Сыщицкая работа показалась Гурьеву странно знакомой. Очень уж многое удивительным образом походило на то, чему он учился долгие годы у Мишимы. Вавилов выслушал его, улыбнулся скуповато:
– А чего ты ожидал, сынок? Сыск – не искусство, не волшебство. Работа как работа. Занудная даже, можно сказать. Это только в книжках хитромудрые умники по кабинетам страшные злодейства дедукцией разгадывают.

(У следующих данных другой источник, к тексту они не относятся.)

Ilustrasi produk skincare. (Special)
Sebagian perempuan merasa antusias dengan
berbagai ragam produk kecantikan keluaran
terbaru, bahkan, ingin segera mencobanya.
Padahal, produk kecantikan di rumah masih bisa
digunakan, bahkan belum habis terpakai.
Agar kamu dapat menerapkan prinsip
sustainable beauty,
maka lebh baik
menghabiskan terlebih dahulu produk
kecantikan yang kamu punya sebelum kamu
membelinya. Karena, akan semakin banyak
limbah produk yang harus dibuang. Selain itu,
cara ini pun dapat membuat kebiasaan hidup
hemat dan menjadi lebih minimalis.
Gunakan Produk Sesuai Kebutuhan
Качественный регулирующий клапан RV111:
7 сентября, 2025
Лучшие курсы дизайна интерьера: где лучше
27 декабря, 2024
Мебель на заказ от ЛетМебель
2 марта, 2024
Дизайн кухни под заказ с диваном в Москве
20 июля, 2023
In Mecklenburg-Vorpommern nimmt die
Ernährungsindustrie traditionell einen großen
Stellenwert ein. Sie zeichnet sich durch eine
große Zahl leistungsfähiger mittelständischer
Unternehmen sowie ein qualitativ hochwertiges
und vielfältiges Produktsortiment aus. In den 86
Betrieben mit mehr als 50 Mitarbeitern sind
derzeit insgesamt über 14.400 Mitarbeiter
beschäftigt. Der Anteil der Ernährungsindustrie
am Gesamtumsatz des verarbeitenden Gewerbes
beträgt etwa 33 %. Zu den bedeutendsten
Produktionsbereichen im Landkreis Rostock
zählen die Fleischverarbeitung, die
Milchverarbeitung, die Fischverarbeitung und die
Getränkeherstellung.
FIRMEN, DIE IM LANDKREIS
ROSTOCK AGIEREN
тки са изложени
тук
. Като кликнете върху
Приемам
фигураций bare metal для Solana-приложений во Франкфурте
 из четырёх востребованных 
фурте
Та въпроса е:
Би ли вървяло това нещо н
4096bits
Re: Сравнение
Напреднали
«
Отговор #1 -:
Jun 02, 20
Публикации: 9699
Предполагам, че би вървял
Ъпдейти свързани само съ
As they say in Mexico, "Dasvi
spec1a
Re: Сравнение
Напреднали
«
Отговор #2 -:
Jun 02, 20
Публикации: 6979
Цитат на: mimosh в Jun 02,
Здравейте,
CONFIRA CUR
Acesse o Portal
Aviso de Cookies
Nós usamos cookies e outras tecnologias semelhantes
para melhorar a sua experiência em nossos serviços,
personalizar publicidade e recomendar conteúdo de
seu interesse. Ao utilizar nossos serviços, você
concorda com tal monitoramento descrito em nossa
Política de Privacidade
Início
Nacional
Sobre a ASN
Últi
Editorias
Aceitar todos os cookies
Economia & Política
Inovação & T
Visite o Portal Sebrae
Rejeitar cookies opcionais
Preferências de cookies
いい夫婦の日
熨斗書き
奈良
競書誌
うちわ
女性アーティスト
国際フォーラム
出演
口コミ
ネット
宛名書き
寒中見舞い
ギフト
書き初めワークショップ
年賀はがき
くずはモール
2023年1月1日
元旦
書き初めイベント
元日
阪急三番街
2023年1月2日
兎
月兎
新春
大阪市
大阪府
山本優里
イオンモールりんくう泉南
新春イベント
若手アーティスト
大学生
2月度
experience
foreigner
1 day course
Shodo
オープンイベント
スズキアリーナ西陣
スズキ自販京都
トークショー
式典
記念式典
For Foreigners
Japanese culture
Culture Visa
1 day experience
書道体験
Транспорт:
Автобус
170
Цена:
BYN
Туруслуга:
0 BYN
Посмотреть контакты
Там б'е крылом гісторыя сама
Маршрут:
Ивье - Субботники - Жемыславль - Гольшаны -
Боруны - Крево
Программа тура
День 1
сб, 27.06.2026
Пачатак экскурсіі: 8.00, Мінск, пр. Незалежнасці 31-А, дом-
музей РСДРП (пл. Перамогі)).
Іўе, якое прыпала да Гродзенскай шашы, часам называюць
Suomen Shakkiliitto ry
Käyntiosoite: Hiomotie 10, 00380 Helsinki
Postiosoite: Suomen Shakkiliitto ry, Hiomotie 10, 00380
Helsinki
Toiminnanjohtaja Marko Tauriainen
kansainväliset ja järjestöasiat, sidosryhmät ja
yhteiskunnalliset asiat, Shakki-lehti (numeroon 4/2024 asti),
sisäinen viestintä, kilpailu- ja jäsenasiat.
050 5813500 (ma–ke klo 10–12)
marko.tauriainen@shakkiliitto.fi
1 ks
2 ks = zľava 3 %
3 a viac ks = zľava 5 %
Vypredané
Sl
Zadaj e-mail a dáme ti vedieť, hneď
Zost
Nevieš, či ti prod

А у нас всё просто, как в жизни: люди, люди, ещё раз люди. Ничто не происходит в полной пустоте. Всегда кто-то видел, что-то слышал, где-то был… В сто мест сразу сыскарю успевать приходится. Волка ноги кормят – так и мы. Работаем. Такие дела.
– Так просто?
– Не просто, – взгляд Вавилова ощутимо потяжелел. – Уж очень многие нам не верят. Не верят, что мы людей защищаем. Тяжело, морально тяжело, в первую очередь, когда граждане считают власть и нашу, родную рабоче-крестьянскую милицию едва ли не более страшными врагами, чем любые бандиты и супостаты, когда никакой системы учёта людского не существует[127], когда… Миллион причин всяких, когда да отчего. А работать-то надо. Только делом что-то доказать можно.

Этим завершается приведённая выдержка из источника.